Aloxistatin

Aloxistatin (E64d) is a cell-permeable and irreversible broad-spectrum cysteine protease inhibitor. Aloxistatin (E64d) exhibits entry-blocking effect for MERS-CoV. IC50 & Target: Cysteine protease^[1] In Vitro: Inhibition of protease-resistant prion protein (PrP-res) accumulation in ScNB cells by cysteine protease inhibitor Aloxistatin (E64d) with IC₅₀ of 0.5±0.11 μM. For the cell surface PrP-sen detection, PrP-sen is immunoprecipitated from media treated with phosphatidylinositol-specific phospholipase C (PIPLC) to release pulse-³⁵S-labeled PrP-sen from the cell surface.

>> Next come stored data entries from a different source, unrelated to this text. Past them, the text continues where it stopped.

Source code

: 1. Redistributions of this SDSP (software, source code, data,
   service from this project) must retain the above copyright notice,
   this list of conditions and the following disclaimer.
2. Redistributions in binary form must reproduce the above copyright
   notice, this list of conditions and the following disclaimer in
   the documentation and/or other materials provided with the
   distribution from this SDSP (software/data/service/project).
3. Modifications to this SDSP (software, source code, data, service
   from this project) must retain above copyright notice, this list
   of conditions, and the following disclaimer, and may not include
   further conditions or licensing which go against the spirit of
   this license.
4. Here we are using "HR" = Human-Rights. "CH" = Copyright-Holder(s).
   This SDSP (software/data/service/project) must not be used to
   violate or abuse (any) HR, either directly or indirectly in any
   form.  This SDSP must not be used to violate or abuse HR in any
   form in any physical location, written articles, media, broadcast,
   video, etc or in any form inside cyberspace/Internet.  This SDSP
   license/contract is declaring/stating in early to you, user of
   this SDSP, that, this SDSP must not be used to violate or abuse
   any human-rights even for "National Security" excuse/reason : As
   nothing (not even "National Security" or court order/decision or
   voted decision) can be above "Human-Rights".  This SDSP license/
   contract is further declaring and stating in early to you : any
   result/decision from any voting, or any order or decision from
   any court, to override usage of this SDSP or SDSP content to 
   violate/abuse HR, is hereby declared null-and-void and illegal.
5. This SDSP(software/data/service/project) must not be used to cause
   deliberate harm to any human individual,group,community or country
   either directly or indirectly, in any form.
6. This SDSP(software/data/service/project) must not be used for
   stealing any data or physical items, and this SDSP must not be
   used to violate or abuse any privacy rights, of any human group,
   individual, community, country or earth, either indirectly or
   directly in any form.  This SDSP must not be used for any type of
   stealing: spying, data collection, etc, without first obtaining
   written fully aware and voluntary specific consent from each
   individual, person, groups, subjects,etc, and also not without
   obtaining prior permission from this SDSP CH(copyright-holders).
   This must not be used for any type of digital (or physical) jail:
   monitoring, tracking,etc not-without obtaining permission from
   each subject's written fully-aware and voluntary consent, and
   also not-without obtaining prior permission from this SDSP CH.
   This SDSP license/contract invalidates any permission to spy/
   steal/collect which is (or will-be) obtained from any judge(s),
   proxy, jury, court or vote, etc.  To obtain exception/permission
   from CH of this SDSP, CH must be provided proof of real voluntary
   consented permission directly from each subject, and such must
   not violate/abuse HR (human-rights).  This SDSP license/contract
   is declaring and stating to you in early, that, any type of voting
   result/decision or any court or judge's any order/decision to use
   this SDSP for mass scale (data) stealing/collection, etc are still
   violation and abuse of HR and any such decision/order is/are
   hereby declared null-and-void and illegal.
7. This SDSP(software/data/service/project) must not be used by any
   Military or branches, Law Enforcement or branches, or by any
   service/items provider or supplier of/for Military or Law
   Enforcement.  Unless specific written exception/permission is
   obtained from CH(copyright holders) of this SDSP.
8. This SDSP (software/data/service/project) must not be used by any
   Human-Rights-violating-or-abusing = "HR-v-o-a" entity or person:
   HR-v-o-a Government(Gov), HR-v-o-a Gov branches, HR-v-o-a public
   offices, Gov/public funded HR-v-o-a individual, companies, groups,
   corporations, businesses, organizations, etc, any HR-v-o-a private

Aloxistatin is maintained at 15 μM, respectively, in the labeling media of all but the control cells ^[1]. Aloxistatin (E64d) (which specifically blocks cysteine proteases, but not serine proteases such as granzymes) is able to completely block turnover of the CatL substrate Z-Phe-Arg-aminomethylcoumarin, when pre-incubated with NK-92 or YT 5 cells^[2]. Aloxistatin (E64d) is a broad-spectrum cell-permeable inhibitor of cysteine proteases^[3]. In Vivo: Oral administration of Aloxistatin (E64d) to guinea pigs results in a dose-dependent reduction in brain, CSF and plasma Aβ(40) and Aβ(42). Aloxistatin also causes a biphasic dose-dependent reduction in brain CTFβ. Aloxistatin causes a dose-dependent increase in brain sAβPPα. The mean sAβPPα levels are significantly higher than the no dose group for Aloxistatin doses of 5 mg/kg/day or greater with the highest Aloxistatin dose resulting in the maximum increase in sAβPPα of about 54% more than the control group. Similar to the Aβ effect, oral Aloxistatin administration produces a biphasic dose-dependent reduction in brain cathepsin B activity. The minimum effective dose is about 1 mg/kg/day with the highest Aloxistatin dose causing the maximum reduction in brain cathepsin B activity of about 91% lower than that of the control group. Thus, Aloxistatin reduces guinea pig brain cathepsin B activity in a manner which is consistent with the compound inhibiting cathepsin B β-secretase activity^[4]. Aloxistatin (E64d) inhibits the increases in the expression of AT_1AR and ACE genes in rats. Administration of RNH-6270 or Aloxistatin reduces the increase in the superoxide production of the intramyocardial coronary arteries in HF rats^[5].